▶ [Trecho do texto]:
Acordo de Paris: o que o mundo anda fazendo e dizendo

Marchers make their way across Central Park South during the People's Climate March on September 21 2014, in New York. Activists mobilized in cities across the globe Sunday for marches against climate change, with one of the biggest planned for New York, where celebrities, political leaders and tens of thousands of people were expected. The march comes before the United Nations Secretary-General Ban Ki-moon convenes a climate change summit of 120 world leaders . AFP PHOTO/Timothy A. Clary (Photo credit should read TIMOTHY A. CLARY/AFP/Getty Images)

Enquanto lá fora sobram indicativos de que o mundo está se esforçando no caminho da descarbonização, por aqui os sinais são escassos e não resistem a uma análise mais atenta

 

Este texto é para ser lido com um lenço ao alcance das mãos. Trata-se de uma compilação de várias ações que empresas, instituições financeiras, cidades, estados e outros países estão empreendendo para descarbonizar a economia e colocar o mundo a caminho de um aumento médio da temperatura terrestre inferior a dois graus centígrados.

▶ [Dados fornecidos]:
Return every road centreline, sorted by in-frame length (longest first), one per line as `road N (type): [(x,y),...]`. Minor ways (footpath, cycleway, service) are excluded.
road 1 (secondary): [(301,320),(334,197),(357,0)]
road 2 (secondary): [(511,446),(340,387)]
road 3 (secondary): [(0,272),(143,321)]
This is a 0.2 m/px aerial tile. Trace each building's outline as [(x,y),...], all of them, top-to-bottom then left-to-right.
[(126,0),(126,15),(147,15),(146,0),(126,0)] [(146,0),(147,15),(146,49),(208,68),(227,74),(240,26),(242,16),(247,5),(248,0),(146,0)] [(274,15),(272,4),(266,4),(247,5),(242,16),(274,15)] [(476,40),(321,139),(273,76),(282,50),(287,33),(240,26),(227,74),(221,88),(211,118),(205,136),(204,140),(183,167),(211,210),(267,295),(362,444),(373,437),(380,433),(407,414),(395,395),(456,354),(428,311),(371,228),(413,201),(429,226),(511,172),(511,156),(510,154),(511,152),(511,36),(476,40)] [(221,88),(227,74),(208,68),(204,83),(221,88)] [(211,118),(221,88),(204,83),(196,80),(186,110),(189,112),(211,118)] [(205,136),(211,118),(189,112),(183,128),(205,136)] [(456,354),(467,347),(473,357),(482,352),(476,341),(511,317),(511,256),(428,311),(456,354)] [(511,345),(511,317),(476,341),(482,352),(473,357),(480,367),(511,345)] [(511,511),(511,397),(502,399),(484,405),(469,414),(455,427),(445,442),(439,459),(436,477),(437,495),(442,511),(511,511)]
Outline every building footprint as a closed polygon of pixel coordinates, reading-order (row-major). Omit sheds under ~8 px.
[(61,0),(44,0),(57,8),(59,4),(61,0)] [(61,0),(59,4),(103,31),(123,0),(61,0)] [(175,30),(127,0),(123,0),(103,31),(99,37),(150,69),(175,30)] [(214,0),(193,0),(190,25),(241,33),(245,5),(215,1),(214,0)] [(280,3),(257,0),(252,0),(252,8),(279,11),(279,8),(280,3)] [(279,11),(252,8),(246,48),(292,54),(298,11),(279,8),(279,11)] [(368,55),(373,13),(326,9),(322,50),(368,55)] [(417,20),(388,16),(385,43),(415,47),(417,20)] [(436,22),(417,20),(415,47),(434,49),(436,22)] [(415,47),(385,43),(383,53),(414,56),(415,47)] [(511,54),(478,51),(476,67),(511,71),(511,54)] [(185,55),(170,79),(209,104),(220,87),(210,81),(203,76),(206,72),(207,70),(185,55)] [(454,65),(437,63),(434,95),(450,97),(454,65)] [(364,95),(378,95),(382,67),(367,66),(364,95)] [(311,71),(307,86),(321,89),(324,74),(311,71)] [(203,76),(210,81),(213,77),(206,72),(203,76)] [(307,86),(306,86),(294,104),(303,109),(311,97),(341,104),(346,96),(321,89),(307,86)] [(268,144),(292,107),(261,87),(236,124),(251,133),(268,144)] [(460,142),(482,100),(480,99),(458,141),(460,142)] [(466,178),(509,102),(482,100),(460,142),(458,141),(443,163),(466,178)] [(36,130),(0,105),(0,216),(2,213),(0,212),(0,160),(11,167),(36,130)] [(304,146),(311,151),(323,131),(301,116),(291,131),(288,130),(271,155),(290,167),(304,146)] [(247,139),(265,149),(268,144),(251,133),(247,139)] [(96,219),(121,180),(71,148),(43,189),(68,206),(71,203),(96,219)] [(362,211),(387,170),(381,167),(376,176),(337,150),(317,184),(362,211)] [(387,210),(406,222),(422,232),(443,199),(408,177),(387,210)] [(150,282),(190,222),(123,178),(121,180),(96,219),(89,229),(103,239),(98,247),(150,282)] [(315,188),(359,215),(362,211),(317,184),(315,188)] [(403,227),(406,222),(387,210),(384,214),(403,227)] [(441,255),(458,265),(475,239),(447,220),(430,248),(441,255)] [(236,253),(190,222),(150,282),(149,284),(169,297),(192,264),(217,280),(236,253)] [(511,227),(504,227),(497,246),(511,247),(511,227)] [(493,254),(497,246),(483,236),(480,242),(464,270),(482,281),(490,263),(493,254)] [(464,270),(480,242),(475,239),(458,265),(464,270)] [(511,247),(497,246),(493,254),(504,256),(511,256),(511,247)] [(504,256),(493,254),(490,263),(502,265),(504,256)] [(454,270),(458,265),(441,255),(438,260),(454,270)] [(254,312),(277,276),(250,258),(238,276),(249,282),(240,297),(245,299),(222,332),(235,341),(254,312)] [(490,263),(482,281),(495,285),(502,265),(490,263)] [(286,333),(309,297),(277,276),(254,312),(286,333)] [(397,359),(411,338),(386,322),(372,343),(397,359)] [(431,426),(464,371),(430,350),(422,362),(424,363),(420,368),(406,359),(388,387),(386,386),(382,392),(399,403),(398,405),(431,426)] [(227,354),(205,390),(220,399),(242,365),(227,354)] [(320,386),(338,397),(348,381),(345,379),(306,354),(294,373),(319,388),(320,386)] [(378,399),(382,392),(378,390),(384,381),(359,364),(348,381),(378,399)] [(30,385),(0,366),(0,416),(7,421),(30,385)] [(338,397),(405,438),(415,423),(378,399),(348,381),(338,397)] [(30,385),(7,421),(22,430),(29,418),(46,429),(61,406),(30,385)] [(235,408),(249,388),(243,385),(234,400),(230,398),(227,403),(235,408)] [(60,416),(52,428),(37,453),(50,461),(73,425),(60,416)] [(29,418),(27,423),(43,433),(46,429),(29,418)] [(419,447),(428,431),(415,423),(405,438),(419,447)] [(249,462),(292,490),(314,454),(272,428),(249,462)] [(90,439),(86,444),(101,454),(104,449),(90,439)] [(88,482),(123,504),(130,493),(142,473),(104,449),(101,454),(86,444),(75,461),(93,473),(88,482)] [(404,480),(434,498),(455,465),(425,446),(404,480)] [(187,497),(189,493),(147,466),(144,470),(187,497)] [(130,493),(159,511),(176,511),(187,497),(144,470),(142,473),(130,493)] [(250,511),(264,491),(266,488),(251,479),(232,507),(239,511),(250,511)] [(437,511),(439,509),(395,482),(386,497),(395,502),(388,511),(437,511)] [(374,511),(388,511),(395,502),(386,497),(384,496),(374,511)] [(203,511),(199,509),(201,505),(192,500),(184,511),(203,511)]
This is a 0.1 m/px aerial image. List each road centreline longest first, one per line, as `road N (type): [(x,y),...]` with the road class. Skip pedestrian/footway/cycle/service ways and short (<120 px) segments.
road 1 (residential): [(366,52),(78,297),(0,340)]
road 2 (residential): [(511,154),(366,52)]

▶ [A fazer]:
**A)** De acordo com o texto sobre o Acordo de Paris, o aumento médio da temperatura terrestre deve ficar abaixo de quanto?
**B)** Prossiga com o texto sobre o Acordo de Paris a partir da última frase mostrada.

▶ [Respostas esperadas]:
**A)** Abaixo de dois graus centígrados.

**B)**
 

É certo que muito mais ainda precisa ser feito: as contribuições nacionalmente determinadas que embasam o Acordo de Paris não são suficientes para a meta que ele se propõe. Daí a crescente importância dos chamados atores não nacionais – e é um pouco do que essa miríade de protagonistas está fazendo que você verá a seguir.  

 

O lenço poderá ser usado quando você babar, ou para enxugar as lágrimas, se durante a leitura perceber que no Brasil não se está fazendo quase nada. O último inventário das nossas emissões feito pelo SEEG não deixa dúvidas sobre isso.

 

Estados e cidades dos EUA seguem agindo, apesar de Trump:

 

– Vários estados norte-americanos estabeleceram suas próprias metas de corte de emissões de CO2, incluindo a Califórnia, Havaí, Massachusetts, Nova York e Minnesota. O Havaí e a Califórnia planejam gerar 100% da eletricidade a partir de fontes renováveis em 2040 e 2045 respectivamente.

– Várias cidades dos EUA têm seus próprios planos de redução de emissões de carbono. A cidade de Nova York quer reduzir suas emissões em 80% até 2050, e Los Angeles está desenvolvendo um plano para a geração de 100% da sua eletricidade a partir de fontes renováveis. Um grupo de cidades que busca reforçar os esforços de corte de emissões, o Mayors National Climate Action Agenda, já tem mais de 380 membros.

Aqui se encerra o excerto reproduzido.